Maybe we've forgotten our place here. That we, though we have advanced, and innovated, and "broken-through" with science and medicine and mathematics; have lost our place on the earth.

There was a time when we grew what we ate, we built our own houses out of materials we gathered from our own land, and we prepared the food we put into the bellies of our children. We didn't worry about pesticides or preservatives or active cultures. We didn't need pills to get us to sleep, because we tired ourselves by living. We didn't suffer from anxiety because we knew that God, or Mother Nature, or the harvest ruled our lives. We depended on the riches of the earth for what we had, and the earth received our blood, sweat, tears and honor in return.

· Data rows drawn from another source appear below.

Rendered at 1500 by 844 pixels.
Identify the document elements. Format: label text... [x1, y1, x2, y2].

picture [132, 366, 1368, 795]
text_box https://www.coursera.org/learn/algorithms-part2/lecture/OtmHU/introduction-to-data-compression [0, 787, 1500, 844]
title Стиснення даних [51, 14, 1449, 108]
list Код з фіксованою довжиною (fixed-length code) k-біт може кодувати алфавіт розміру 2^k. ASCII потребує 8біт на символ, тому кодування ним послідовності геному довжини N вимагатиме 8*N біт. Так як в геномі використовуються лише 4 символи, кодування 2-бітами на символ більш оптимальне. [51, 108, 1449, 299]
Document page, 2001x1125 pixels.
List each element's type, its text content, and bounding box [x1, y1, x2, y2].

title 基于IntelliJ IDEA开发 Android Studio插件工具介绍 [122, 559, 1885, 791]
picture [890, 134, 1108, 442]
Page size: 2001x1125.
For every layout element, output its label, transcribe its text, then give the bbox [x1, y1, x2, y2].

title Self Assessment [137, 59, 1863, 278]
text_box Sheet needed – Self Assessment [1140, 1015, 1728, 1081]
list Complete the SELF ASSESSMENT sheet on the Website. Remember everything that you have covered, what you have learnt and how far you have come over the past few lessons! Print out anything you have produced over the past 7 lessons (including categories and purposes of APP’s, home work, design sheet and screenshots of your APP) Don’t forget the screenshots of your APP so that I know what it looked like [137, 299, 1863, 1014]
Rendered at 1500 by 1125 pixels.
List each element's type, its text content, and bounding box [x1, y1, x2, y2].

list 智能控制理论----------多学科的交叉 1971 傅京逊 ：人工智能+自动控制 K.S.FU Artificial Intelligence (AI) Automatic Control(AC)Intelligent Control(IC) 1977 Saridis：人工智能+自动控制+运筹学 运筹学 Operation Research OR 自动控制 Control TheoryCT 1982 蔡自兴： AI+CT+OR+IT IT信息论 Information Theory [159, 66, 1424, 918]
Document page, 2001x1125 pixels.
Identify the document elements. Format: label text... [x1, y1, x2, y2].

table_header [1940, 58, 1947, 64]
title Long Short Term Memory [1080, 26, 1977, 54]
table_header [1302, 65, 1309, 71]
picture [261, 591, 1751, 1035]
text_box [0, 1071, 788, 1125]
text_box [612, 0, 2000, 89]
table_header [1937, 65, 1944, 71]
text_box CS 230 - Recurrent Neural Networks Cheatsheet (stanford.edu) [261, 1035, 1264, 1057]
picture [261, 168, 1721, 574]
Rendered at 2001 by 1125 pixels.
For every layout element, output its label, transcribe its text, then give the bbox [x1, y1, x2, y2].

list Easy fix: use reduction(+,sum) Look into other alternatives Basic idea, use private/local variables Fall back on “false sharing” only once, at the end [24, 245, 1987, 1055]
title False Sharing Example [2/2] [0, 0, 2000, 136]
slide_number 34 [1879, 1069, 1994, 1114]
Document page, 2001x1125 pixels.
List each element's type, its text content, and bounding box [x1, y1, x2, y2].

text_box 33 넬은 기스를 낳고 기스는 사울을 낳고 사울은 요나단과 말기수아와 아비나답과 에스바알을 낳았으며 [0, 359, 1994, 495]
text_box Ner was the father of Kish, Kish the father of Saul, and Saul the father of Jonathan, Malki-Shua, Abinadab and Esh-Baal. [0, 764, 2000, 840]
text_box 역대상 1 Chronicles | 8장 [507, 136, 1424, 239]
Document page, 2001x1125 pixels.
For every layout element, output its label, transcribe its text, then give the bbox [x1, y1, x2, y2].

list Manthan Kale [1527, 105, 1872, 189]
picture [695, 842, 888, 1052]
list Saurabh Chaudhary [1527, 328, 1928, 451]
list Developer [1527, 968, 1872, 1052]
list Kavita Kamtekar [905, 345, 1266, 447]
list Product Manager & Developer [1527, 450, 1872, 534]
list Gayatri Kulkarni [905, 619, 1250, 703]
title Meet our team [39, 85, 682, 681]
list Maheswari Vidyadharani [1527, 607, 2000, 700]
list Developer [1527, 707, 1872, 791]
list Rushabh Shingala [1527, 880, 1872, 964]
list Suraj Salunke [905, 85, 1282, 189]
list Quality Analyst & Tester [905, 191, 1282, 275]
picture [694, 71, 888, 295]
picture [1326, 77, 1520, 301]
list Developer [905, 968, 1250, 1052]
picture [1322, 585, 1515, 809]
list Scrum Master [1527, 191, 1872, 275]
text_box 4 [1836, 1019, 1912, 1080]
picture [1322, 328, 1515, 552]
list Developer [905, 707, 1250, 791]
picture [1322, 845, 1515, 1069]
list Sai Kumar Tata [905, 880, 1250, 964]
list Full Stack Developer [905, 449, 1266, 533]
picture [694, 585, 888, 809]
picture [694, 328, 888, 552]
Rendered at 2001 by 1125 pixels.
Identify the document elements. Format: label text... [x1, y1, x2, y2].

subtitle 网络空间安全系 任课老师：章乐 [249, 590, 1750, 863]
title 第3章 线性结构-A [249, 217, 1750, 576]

When was the last time you gave thought to the animal that gave its life for your meal, or wondered if it was treated humanly before it did so? When was the last time you slept deeply after laboring over something you made with your own hands? When have you grown life-giving nutrients with care and patience, just as you would grow your children?

Maybe something has been lost on the world that we cannot get back. Maybe, like the tender blossom of a naive teen, we have lost our innocence, and in the pursuit of Escalades, vacation homes, and Hedge Funds, we have lost what matters most. The union of living things has become extinct, like the arctic creatures that will soon lose their homes to Greenhouse. And our ingenious cures for illnesses and disorders that we surely caused when we chose greed over knowledge will pay off in the end. We will die in multimillion dollar hospitals, with six figure balances, and almost no concern over the divorce of man and nature that we've left in our wake. We will have forgotten the days when sunrise was the only alarm clock necessary, and fun was little more than a favorite uncle with a gift for telling stories.